Stefan Drößler, Deputy Director of the University Library of Tübingen; member of Amnesty International, active work in different committees of the German Section, spokesman of the Stuttgart-Nordwürttemberg district.

Mona Hafez lives and works in Cologne as head of project at GIZ (Deutsche Gesellschaft für Internationale Zusammenarbeit GmbH). After working in Russia, France, Tunisia, and Senegal, she is currently in charge of the Africa portfolio (Kenya, South Africa, Senegal) in the Global Project Education. She is an active member of DGVN e. V. (German Society for the United Nations) and EWMD (European Women´s Management Development Network). Mona Hafez is a speaker and guest lecturer at universities and institutions on the topics of diversity, leadership, and international cooperation.

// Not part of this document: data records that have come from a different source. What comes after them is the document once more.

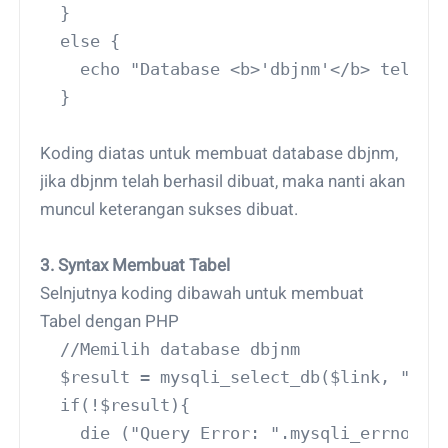
  }
  else {
    echo "Database <b>'dbjnm'</b> telah 
  }
Koding diatas untuk membuat database dbjnm,
jika dbjnm telah berhasil dibuat, maka nanti akan
muncul keterangan sukses dibuat.
3. Syntax Membuat Tabel
Selnjutnya koding dibawah untuk membuat
Tabel dengan PHP
  //Memilih database dbjnm
  $result = mysqli_select_db($link, "dbj
  if(!$result){
    die ("Query Error: ".mysqli_errno($l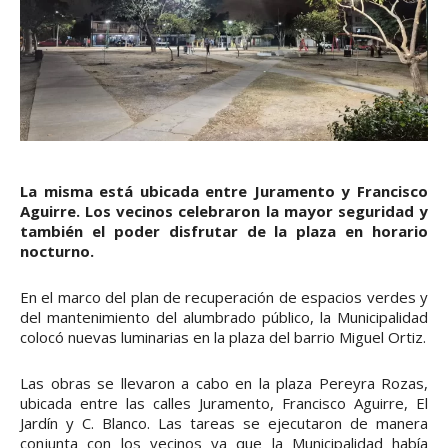
La misma está ubicada entre Juramento y Francisco
Aguirre. Los vecinos celebraron la mayor seguridad y
también el poder disfrutar de la plaza en horario
nocturno.
En el marco del plan de recuperación de espacios verdes y
del mantenimiento del alumbrado público, la Municipalidad
colocó nuevas luminarias en la plaza del barrio Miguel Ortiz.
Las obras se llevaron a cabo en la plaza Pereyra Rozas,
ubicada entre las calles Juramento, Francisco Aguirre, El
Jardín y C. Blanco. Las tareas se ejecutaron de manera
conjunta con los vecinos ya que la Municipalidad había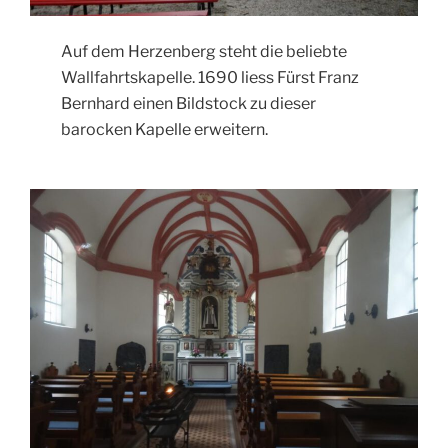
Auf dem Herzenberg steht die beliebte
Wallfahrtskapelle. 1690 liess Fürst Franz
Bernhard einen Bildstock zu dieser
barocken Kapelle erweitern.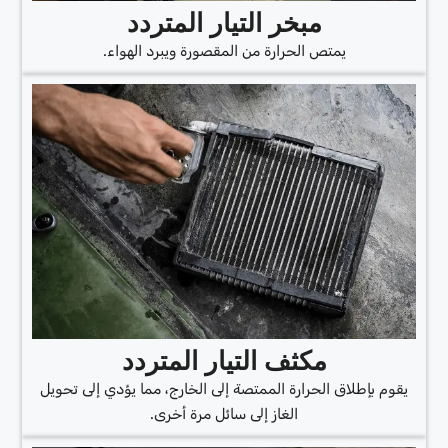
مبخر التيار المتردد
يمتص الحرارة من المقصورة ويبرد الهواء.
مكثف التيار المتردد
يقوم بإطلاق الحرارة الممتصة إلى الخارج، مما يؤدي إلى تحويل
الغاز إلى سائل مرة أخرى.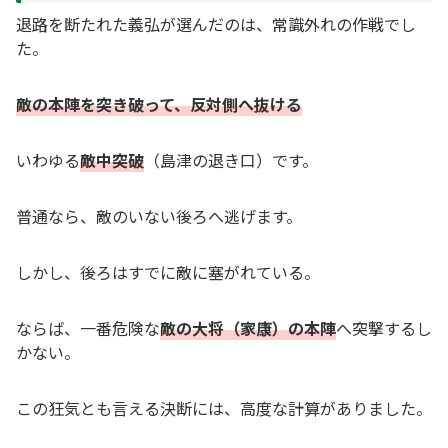
退路を断たれた義弘が選んだのは、常識外れの作戦でし
た。
敵の本陣を突き破って、反対側へ抜ける
いわゆる
敵中突破
（島津の退き口）です。
普通なら、敵のいない後ろへ逃げます。
しかし、後ろはすでに敵に塞がれている。
ならば、一番危険な
敵の大将（家康）の本陣
へ突撃するし
かない。
この狂気とも言える決断には、高度な計算がありました。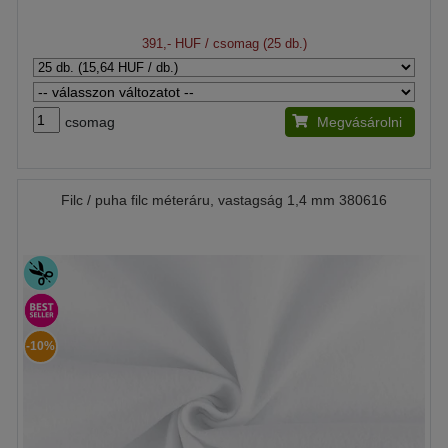
391,- HUF
/ csomag (25 db.)
csomag
Megvásárolni
Filc / puha filc méteráru, vastagság 1,4 mm 380616
-10%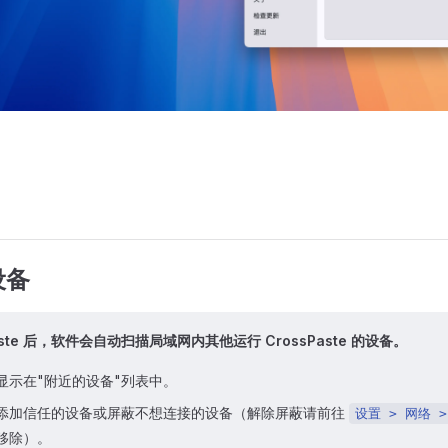
设备
Paste 后，软件会自动扫描局域网内其他运行 CrossPaste 的设备。
显示在"附近的设备"列表中。
添加信任的设备或屏蔽不想连接的设备（解除屏蔽请前往
设置 > 网络 
移除）。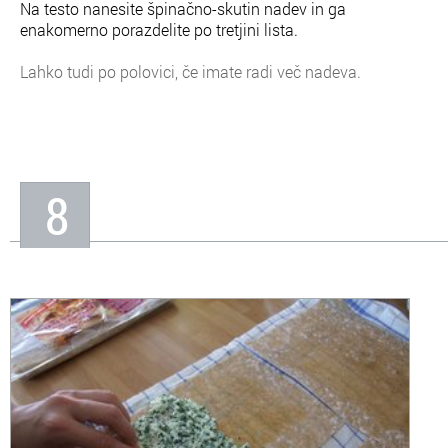
Na testo nanesite špinačno-skutin nadev in ga
enakomerno porazdelite po tretjini lista.
Lahko tudi po polovici, če imate radi več nadeva.
8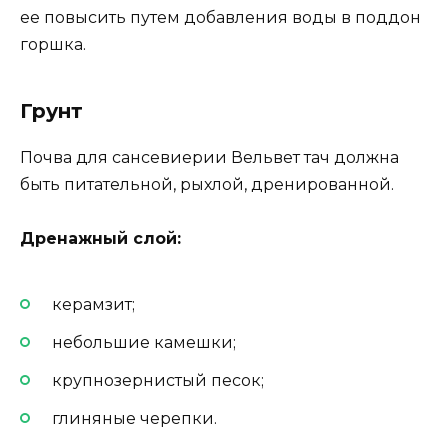
ее повысить путем добавления воды в поддон
горшка.
Грунт
Почва для сансевиерии Вельвет тач должна
быть питательной, рыхлой, дренированной.
Дренажный слой:
керамзит;
небольшие камешки;
крупнозернистый песок;
глиняные черепки.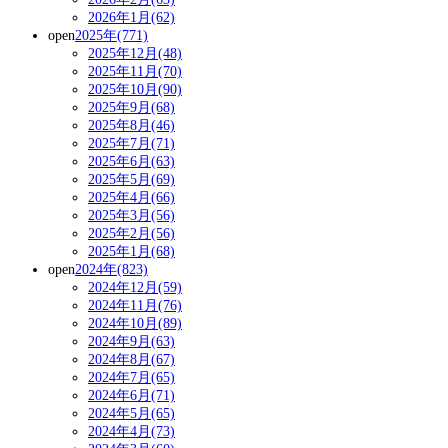
2026年1月(62)
open
2025年(771)
2025年12月(48)
2025年11月(70)
2025年10月(90)
2025年9月(68)
2025年8月(46)
2025年7月(71)
2025年6月(63)
2025年5月(69)
2025年4月(66)
2025年3月(56)
2025年2月(56)
2025年1月(68)
open
2024年(823)
2024年12月(59)
2024年11月(76)
2024年10月(89)
2024年9月(63)
2024年8月(67)
2024年7月(65)
2024年6月(71)
2024年5月(65)
2024年4月(73)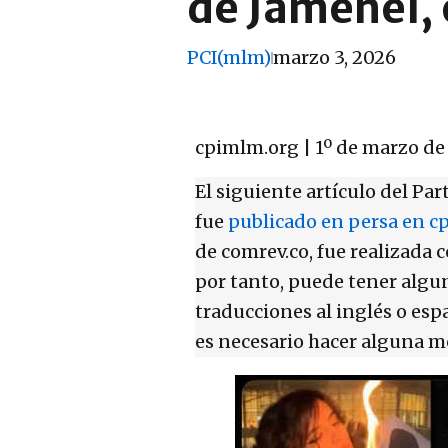
de Jamenei, e
PCI(mlm)
marzo 3, 2026
cpimlm.org | 1º de marzo de
El siguiente artículo del P
fue
publicado en persa en c
de comrev.co, fue realizada 
por tanto, puede tener algu
traducciones al inglés o esp
es necesario hacer alguna mo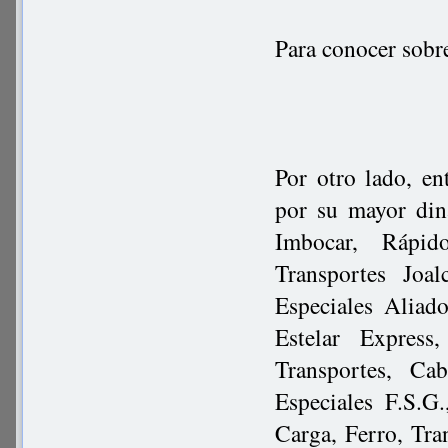
Para conocer sobr
Por otro lado, en
por su mayor di
Imbocar, Rápid
Transportes Joa
Especiales Aliad
Estelar Express
Transportes, Ca
Especiales F.S.G
Carga, Ferro, Tran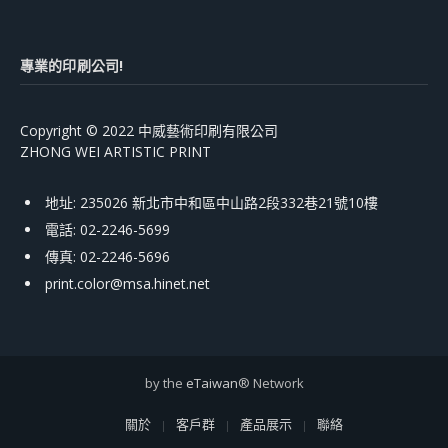
專業的印刷公司!
Copyright © 2022 中威藝術印刷有限公司
ZHONG WEI ARTISTIC PRINT
地址: 235026 新北市中和區中山路2段332巷21號10樓
電話: 02-2246-5699
傳真: 02-2246-5696
print.color@msa.hinet.net
by the
eTaiwan
® Network
關於
客戶群
產品展示
聯絡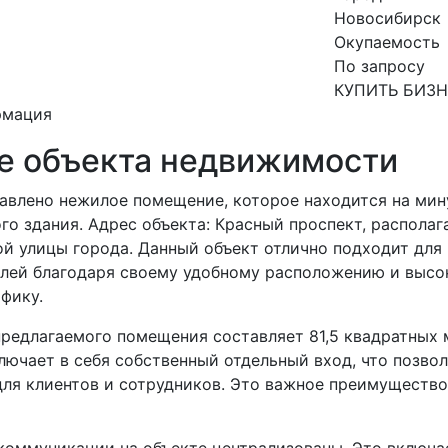
Новосибирск
Окупаемость
По запросу
КУПИТЬ БИЗ
рмация
е объекта недвижимости
авлено нежилое помещение, которое находится на мин
о здания. Адрес объекта: Красный проспект, располаг
ой улицы города. Данный объект отлично подходит для
лей благодаря своему удобному расположению и выс
фику.
редлагаемого помещения составляет 81,5 квадратных 
ючает в себя собственный отдельный вход, что позвол
для клиентов и сотрудников. Это важное преимущество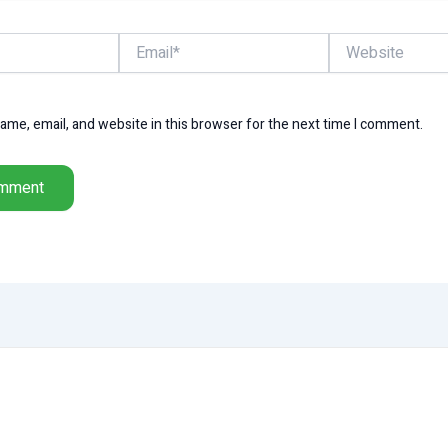
Email*
Website
me, email, and website in this browser for the next time I comment.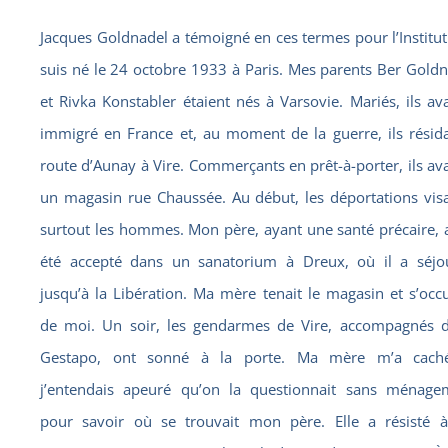
Jacques Goldnadel a témoigné en ces termes pour l’Institut 
suis né le 24 octobre 1933 à Paris. Mes parents Ber Gold
et Rivka Konstabler étaient nés à Varsovie. Mariés, ils av
immigré en France et, au moment de la guerre, ils résida
route d’Aunay à Vire. Commerçants en prêt-à-porter, ils av
un magasin rue Chaussée. Au début, les déportations visa
surtout les hommes. Mon père, ayant une santé précaire, 
été accepté dans un sanatorium à Dreux, où il a séjo
jusqu’à la Libération. Ma mère tenait le magasin et s’occ
de moi. Un soir, les gendarmes de Vire, accompagnés d
Gestapo, ont sonné à la porte. Ma mère m’a cach
j’entendais apeuré qu’on la questionnait sans ménage
pour savoir où se trouvait mon père. Elle a résisté à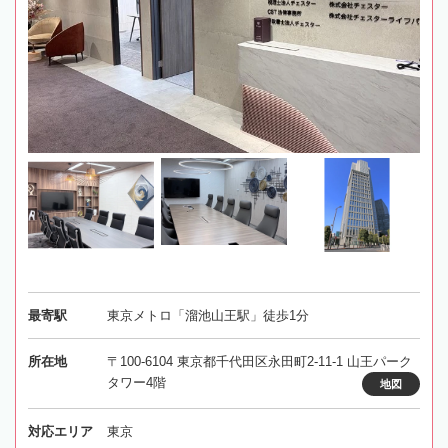
最寄駅
東京メトロ「溜池山王駅」徒歩1分
所在地
〒100-6104 東京都千代田区永田町2-11-1 山王パーク
タワー4階
地図
対応エリア
東京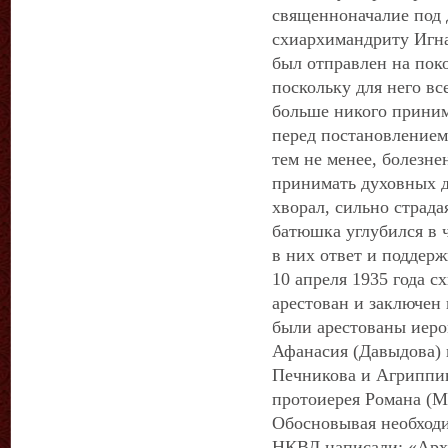
священноначалие под
схиархимандриту Игна
был отправлен на поко
поскольку для него вс
больше никого приним
перед постановлением
тем не менее, болезн
принимать духовных д
хворал, сильно страда
батюшка углубился в ч
в них ответ и поддерж
10 апреля 1935 года 
арестован и заключен
были арестованы иеро
Афанасия (Давыдова) 
Печникова и Агриппин
протоиерея Романа (М
Обосновывая необходи
НКВД написали: «Арх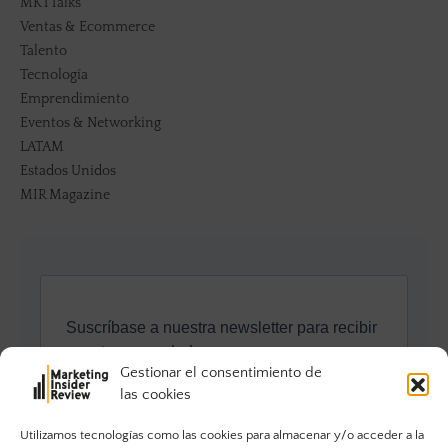
MKTTalks
Ventas & Ecommerce
Talento
Tecnología
Emprendimiento
Eventos & Networking
LATAM
Estados Unidos
MIR Magazine
Gestionar el consentimiento de
las cookies
Utilizamos tecnologías como las cookies para almacenar y/o acceder a la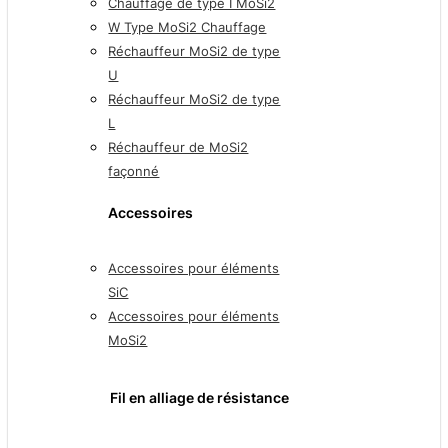
Chauffage de type I MoSi2
W Type MoSi2 Chauffage
Réchauffeur MoSi2 de type
U
Réchauffeur MoSi2 de type
L
Réchauffeur de MoSi2
façonné
Accessoires
Accessoires pour éléments
SiC
Accessoires pour éléments
MoSi2
Fil en alliage de résistance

Ramiro Vera-Fluixá studied International Relations at the Universidad del Salvador in Buenos Aires. He then took up the Chair of History of International Relations at the Universidad de Congreso in Mendoza. His main academic focus was on regional Integration Processes and Federalism, areas in which he conducted research and published papers. He has lived in Germany since 1992, where he founded his family. He has been working for over twenty years in the field of international mobility projects at the International and Specialized Placement (ZAV) of the German Federal Employment Service (BA). Since December 2025, he head the Bureau for International Organisations‘ Personnel (BFIO) there.

STAFF

David Graaff is a political scientist and historian specializing in Latin America. As a freelance journalist, researcher, and translator, he has dealt extensively with socio-political developments in Colombia. He now lives in Freiburg im Breisgau, where he works at the Goethe-Institut. He is fluent in German, Spanish, and English.